Problemas, interpretó. ¿Tan pronto? Barajó la idea de saltar por la ventana, pero huir del posible peligro era también perder posible información.

—Cinco minutos, por favor.

Mientras se aseaba en el servicio anejo a la habitación hizo memoria del nuevo sueño. Alecto, Tisifone y Megera, recitó: las tres Erinias, las criaturas monstruosas nacidas de la sangre que derramara el miembro castrado de Urano cuando su propio hijo Cronos atentó contra él con una hoz de pedernal, en el principio de todos los tiempos. Conocidas por los romanos como las Furias, encargadas de castigar con la locura a quienes manchaban sus manos con crímenes de sangre.
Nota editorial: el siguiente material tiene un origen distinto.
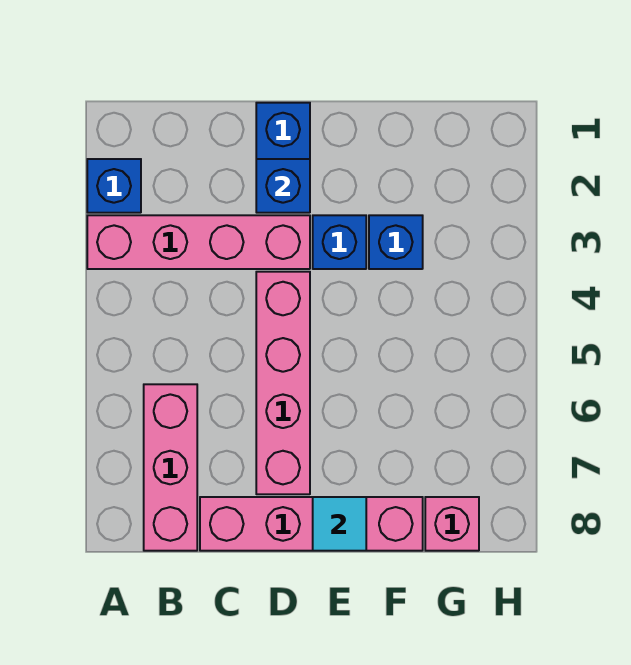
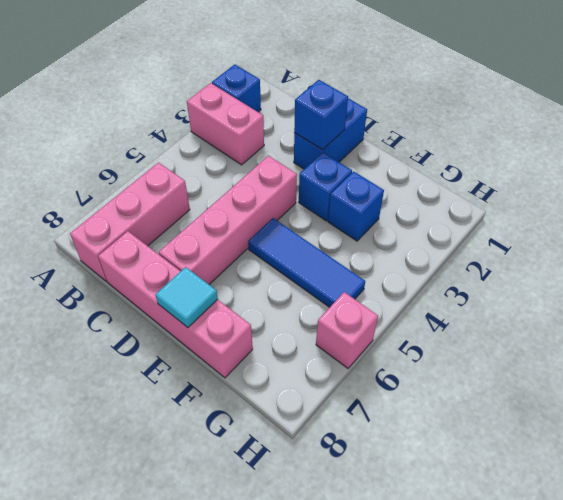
pink 1x4 brick [87,215,310,269] -> pink 1x2 brick [187,83,264,165]
none -> blue 1x3 tile [248,218,365,307]
pink 1x1 brick [425,497,479,551] -> pink 1x1 brick moved to [316,292,378,368]

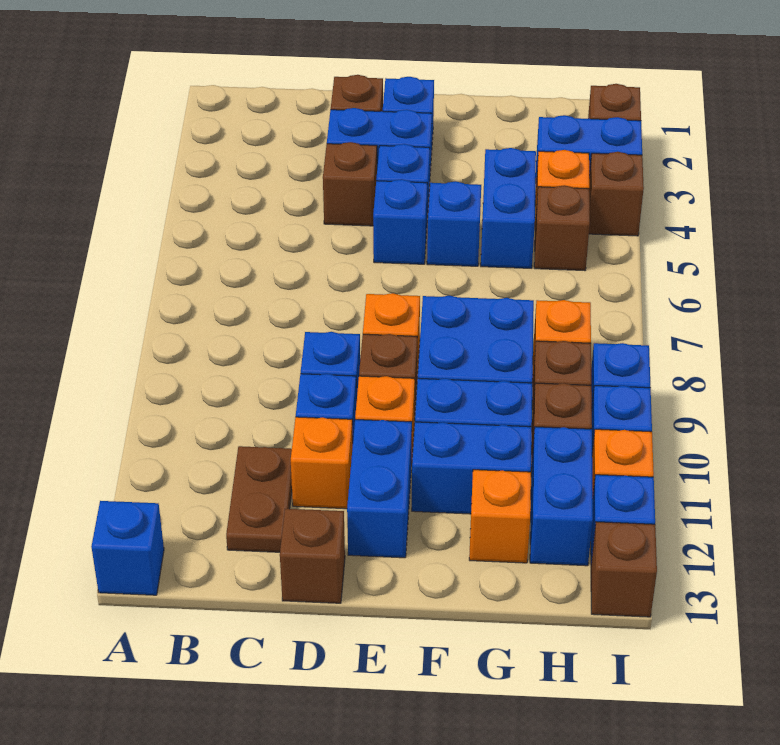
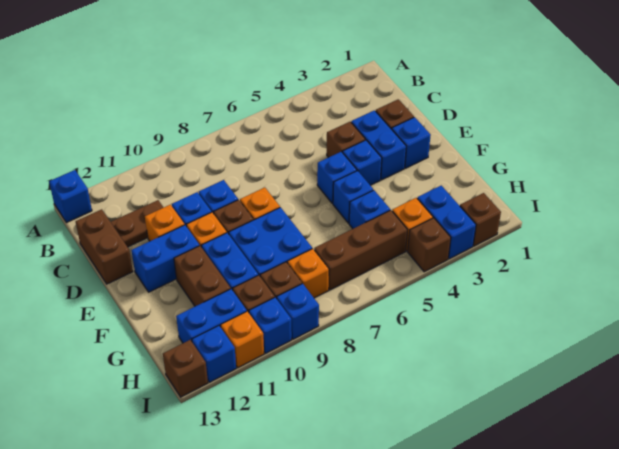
brown 1x1 brick [280,509,345,603] -> brown 1x2 brick [76,209,133,284]
blue 1x2 brick [412,422,532,514] -> brown 1x2 brick [174,246,231,306]
blue 1x2 brick [481,148,536,268] -> blue 1x1 brick [349,190,390,229]
orange 1x1 brick [469,470,531,563] -> none
brown 1x1 brick [534,185,590,271] -> brown 1x3 brick [314,210,407,290]

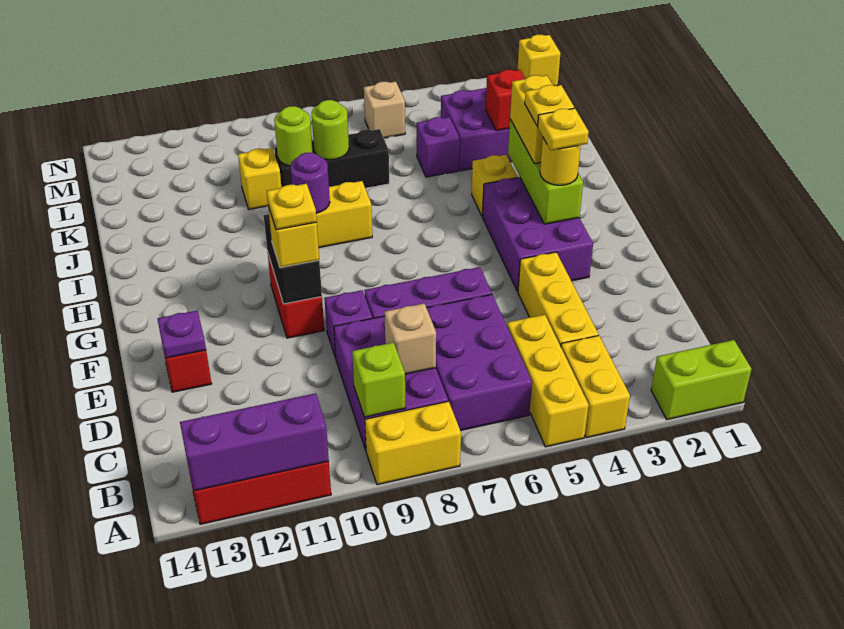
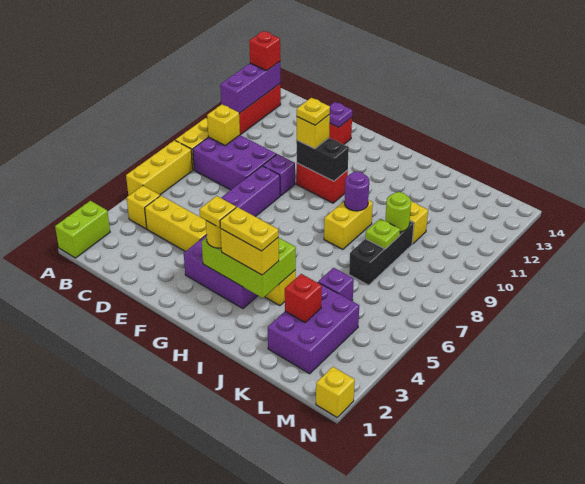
yellow 1x2 brick [561,336,630,438] -> yellow 1x1 brick [127,186,160,229]
yellow 1x3 brick [507,315,589,447] -> yellow 1x3 brick turned to [126,140,193,196]
none -> red 1x1 brick [249,31,280,71]
purple 2x3 brick [427,295,532,431] -> none
lime 1x1 brick [352,343,406,417] -> yellow 1x1 brick [207,104,240,145]
tan 1x1 brick [384,303,436,374] -> none
lime 1x3 brick [508,119,583,224] -> lime 2x3 brick [202,237,296,298]
yellow 1x1 plate [525,85,574,126] -> yellow 1x2 plate [220,207,279,251]
lime 1x1 round brick [312,100,349,160] -> lime 1x1 plate [365,219,400,249]
tan 1x1 brick [364,82,405,138] -> none

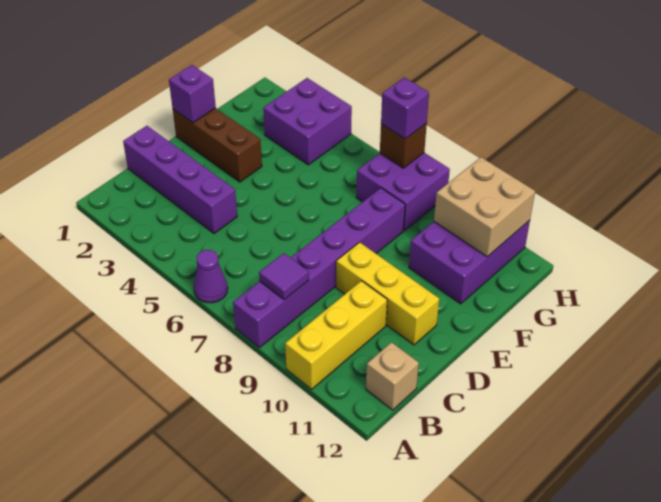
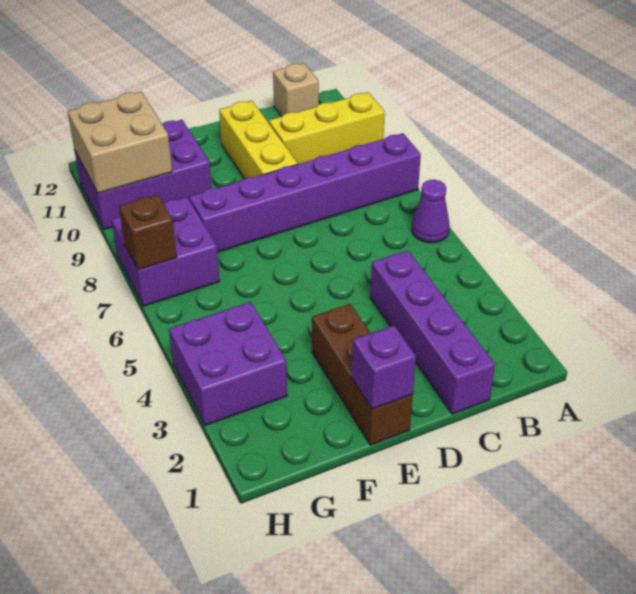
purple 1x1 tile [259,253,309,300] -> none
purple 1x1 brick [381,77,429,139] -> none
¿Qué dios le enviaba aquellos sueños? ¿Lo hacía por la engañosa puerta de marfil o por la de oro veraz? Los ojos que le observaban al otro lado del espejo se veían tan grises y fríos como siempre, sin ningún paño de culpa, ajenos incluso para su propio dueño. Pero mientras estaba en aquella sima, el Tártaro literario del poeta Hesíodo, había sentido opresión en el abdomen y estrechez en la garganta, síntomas de la sensación conocida como angustia. ¿Estaba ante los pródromos de una enfermedad moral? ¿Intentaban poseerlo las emociones humanas durante sus sueños, cuando más inerme estaba?

«Yo no soy un hombre»
, se repitió. Era un poco más y mucho menos. A menudo se había visto a sí mismo como animal de presa al que sus creadores habían dotado de inteligencia; como máquina de matar; como Átropos, la Parca que corta el hilo de la vida por donde su hermana Láquesis le ordena. En suma, un esclavo del poder. Ni las bestias, ni las mquinas, ni las Parcas, ni los siervos tienen moral, porque no pueden elegir entre el bien y el mal ni por tanto responder de ellos. Sólo hay una ética, la del más fuerte. El se limitaba a reconocer el poder donde estaba y a doblarse como una caña en el vendaval.